The Daemon Inside


TED Talks is an inspiring website. I hadn't looked at it in about a year since I left the advertising industry as I felt that arrogant ad people kind of took ownership of TED, which is complete bullshit, and decided that since, in their not humble opinion, advertising was the most innovative and creative world that clearly TED Talks was speaking directly to them, for them, and by them. Of course, this is all in my head but a big reason I escaped that world.

Anyhow, a friend urged me to watch Elizabeth Gilbert, author of "Eat, Pray, Love" speak on TED Talks, and am I ever grateful that she did. It is, for me in the place in my life currently, utterly inspiring, and I think part of the reason I've been having such flashes of inspiration and writing jags for the last two days. I'm starting a script with a new writing partner! and I came up with some other writing projects that I'm really excited about.

Gilbert talks about how, since the Renaissance, society thinks of artists as tortured and mentally unstable, and why that is, and how we can change, together, this idea which hurts our creative processes and keeps us in a fearful position unable to move forward with our art (at least in my case). She talks about fear and how yes she is scared of failure (or, at least, was scared until Julia Roberts started playing her in a movie based on her damn book). Creativity and suffering do not have to be such intimate bedfellows.

She talks about how she moves past her anxiety in order to create. Here she starts discussing the ancient Greeks and Romans - I love these guys. Here is what she says (hey, it's early in the morning, words not stringing together so well at the moment. She's much more succinct than I)

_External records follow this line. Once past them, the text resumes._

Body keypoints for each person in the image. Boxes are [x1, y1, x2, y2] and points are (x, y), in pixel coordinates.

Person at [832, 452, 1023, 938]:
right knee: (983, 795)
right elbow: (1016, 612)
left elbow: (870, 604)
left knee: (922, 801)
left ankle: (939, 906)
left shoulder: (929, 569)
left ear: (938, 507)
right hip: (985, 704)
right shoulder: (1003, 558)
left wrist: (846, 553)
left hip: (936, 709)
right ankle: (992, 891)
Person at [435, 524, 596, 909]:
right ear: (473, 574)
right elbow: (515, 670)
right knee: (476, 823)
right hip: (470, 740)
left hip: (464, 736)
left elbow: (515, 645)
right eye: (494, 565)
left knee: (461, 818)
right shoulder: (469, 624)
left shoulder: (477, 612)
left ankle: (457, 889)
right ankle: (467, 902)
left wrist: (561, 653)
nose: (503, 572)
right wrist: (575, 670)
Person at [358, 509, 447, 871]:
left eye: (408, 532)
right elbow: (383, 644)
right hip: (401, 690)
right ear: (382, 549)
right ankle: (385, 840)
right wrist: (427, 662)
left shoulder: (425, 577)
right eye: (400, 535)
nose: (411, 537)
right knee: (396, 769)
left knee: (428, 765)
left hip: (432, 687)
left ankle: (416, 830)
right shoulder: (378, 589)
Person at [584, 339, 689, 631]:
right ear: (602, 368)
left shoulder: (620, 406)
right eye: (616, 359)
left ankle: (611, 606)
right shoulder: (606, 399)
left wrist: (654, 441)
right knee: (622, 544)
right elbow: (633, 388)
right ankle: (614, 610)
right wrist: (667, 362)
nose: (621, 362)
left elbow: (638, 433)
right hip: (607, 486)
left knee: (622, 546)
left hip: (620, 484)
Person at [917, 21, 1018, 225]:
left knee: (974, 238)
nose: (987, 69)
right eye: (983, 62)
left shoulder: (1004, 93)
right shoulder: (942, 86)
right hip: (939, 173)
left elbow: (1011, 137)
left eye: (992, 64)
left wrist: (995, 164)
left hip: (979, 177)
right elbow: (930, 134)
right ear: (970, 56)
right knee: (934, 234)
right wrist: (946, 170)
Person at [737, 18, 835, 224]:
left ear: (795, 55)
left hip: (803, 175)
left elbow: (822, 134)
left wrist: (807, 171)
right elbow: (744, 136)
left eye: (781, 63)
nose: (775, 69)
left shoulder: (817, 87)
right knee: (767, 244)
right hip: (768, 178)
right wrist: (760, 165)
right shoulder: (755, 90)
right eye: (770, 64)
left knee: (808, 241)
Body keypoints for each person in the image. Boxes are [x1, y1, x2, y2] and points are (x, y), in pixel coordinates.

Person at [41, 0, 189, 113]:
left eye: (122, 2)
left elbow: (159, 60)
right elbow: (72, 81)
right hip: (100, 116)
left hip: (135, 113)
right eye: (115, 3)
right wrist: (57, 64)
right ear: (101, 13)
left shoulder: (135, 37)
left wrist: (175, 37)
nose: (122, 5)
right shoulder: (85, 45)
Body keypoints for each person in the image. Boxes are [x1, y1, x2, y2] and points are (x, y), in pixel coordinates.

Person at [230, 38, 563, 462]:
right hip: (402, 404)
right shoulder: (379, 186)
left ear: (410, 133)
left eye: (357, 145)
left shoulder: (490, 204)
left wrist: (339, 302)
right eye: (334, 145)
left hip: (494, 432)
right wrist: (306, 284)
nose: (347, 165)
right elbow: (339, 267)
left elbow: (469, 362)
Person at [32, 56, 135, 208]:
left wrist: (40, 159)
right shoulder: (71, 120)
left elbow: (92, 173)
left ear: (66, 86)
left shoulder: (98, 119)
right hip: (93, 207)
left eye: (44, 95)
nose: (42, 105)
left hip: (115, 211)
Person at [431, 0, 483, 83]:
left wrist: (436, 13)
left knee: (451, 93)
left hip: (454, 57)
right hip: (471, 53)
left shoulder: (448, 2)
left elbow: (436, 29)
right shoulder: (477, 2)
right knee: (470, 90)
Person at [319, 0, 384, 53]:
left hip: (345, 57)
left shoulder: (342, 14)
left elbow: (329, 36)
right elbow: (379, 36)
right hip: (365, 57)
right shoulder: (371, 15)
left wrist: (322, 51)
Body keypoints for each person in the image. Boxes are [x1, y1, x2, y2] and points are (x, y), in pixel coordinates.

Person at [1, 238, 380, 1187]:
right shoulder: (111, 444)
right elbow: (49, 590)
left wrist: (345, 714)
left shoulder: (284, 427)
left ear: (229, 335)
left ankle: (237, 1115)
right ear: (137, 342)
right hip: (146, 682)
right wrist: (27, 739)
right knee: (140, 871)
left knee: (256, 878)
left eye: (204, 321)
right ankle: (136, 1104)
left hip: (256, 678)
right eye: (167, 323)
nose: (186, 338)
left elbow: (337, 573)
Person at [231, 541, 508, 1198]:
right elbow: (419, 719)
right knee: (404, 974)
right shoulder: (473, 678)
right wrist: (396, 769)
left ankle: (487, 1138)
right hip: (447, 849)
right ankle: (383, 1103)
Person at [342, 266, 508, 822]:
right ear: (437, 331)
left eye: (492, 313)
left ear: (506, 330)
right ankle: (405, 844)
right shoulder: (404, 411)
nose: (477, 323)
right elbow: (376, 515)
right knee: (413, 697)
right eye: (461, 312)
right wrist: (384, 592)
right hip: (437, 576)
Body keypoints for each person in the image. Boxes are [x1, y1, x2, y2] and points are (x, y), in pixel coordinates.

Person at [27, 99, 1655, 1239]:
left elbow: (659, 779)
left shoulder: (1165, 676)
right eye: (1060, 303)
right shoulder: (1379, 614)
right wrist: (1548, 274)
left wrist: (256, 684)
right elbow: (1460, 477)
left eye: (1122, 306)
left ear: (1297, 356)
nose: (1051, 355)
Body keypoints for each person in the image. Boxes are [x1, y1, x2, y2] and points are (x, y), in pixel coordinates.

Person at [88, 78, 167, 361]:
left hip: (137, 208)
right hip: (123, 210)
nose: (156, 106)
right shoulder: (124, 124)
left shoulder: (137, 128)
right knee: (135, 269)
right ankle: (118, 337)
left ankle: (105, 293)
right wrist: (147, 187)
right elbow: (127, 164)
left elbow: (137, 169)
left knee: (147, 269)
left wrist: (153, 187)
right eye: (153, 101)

"And that search has led me to ancient Greece and ancient Rome. So stay with me, because it does circle around and back. But, ancient Greece and ancient Rome -- people did not happen to believe that creativity came from human beings back then, OK? People believed that creativity was this divine attendant spirit that came to human beings from some distant and unknowable source, for distant and unknowable reasons. The Greeks famously called these divine attendant spirits of creativity "daemons." Socrates, famously, believed that he had a daemon who spoke wisdom to him from afar. The Romans had the same idea, but they called that sort of disembodied creative spirit a genius. Which is great, because the Romans did not actually think that a genius was a particularly clever individual. They believed that a genius was this, sort of magical divine entity, who was believed to literally live in the walls of an artist's studio, kind of like Dobby the house elf, and who would come out and sort of invisibly assist the artist with their work and would shape the outcome of that work."

Anyways, I love the idea that creating something doesn't have to be a burden that the artist carries all on her own. It's a collaboration - something I've been craving for a very long time - between the artist and her creative spirit, something to help her, or perhaps hurt her, but at least something else to take on the responsibility for making something move forward and to help knock down the road blocks which sometimes seem to come at you from every angle.